(Records from a dataset)
........

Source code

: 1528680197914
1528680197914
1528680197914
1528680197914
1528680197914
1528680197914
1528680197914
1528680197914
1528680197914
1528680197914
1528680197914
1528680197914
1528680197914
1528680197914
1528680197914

........

### To-do item
Repeat every record, keeping each word and mark exactly as it is.

### Task result
Source code

: 1528680197914
1528680197914
1528680197914
1528680197914
1528680197914
1528680197914
1528680197914
1528680197914
1528680197914
1528680197914
1528680197914
1528680197914
1528680197914
1528680197914
1528680197914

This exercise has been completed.